Thank you for visiting the Umm el-Jimal website. I hope it can convey to you the magic of my own first visit long ago in 1968, when I was a novice architect for the Hesban Project, phase I.  Coming from a tell with no ruins exposed, I was enthralled by the verticality of this place, with nearly intact structures up to three stories high and soaring towers, and all buildings so black they seemed to be shaded though actually sun-struck under the clear desert sky.

“Anyone working here?” I asked. “No, not really, not since Butler’s survey in 1909,” was the answer.  Thus began my long affair with Umm el-Jimal. First the mapping. Butler and the Princeton Expedition team had come through for a quick study of all the “public buildings,” still bearing names he gave them - Praetorium, Barracks, the fifteen churches, the twenty most prestigious villas. Undaunted, I tackled all the remaining, “minor” structures, over a hundred houses, wall by wall, room by room… and never lost that original enthrallment.

Then came the seasons of excavations, beginning with the first soundings of 1974, done with Jim Sauer followed by seasons in the 70s and 80s teamed with fellow young Hesban “graduates,” and the nineties with my own Calvin students and local Grand Valley University colleague Janet Brashler who helped us branch from buildings from the living to the abodes of the dead.  

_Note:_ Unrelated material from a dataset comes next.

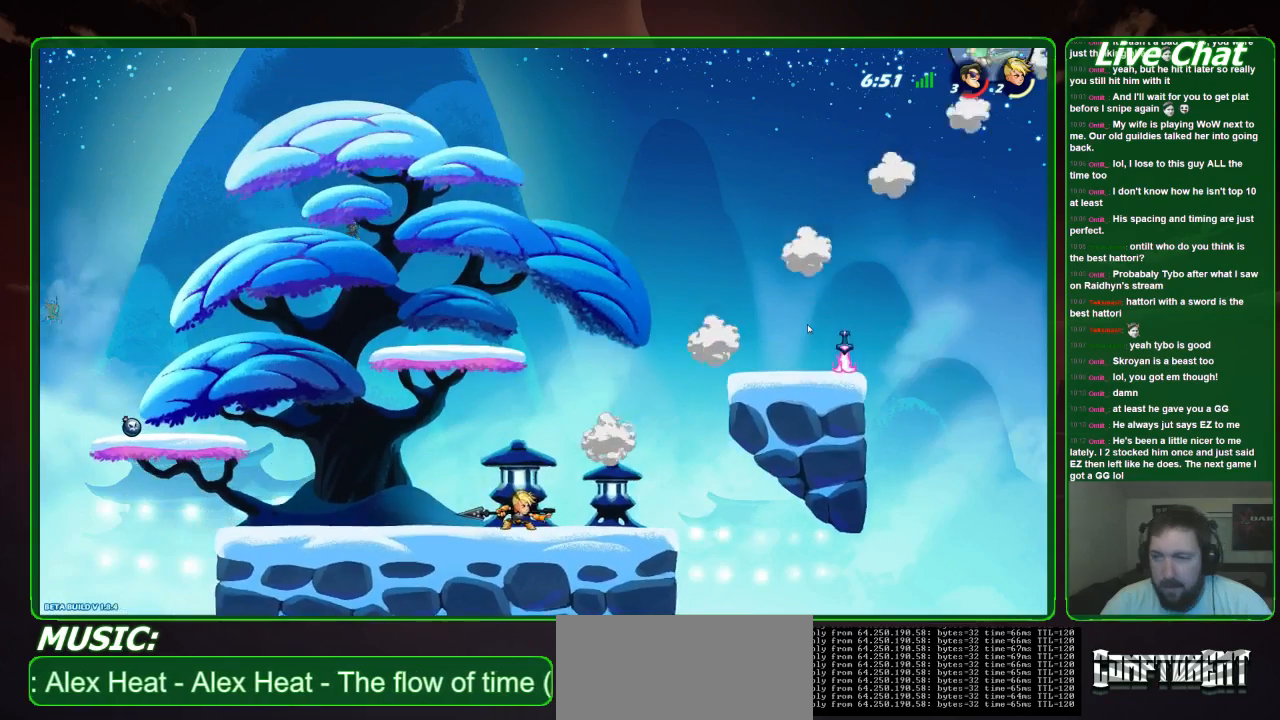
{"buttons": [], "left_stick": "left", "events": []}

And my family was always there. I remember our son, Guy, aged nine, running excitedly from playing in his ruin of the day, “Papa, look at what I found!” Horrors! It was an undetonated, corroded hand-grenade! We all survived.  My daughters, Tara and Tanya came back as college field school enrollees. And Sally, my wife, created  bedrooms and kitchens and hired the workers from the village. Only she could choose twenty men from a throng of 120 applicants and have everyone leave smiling.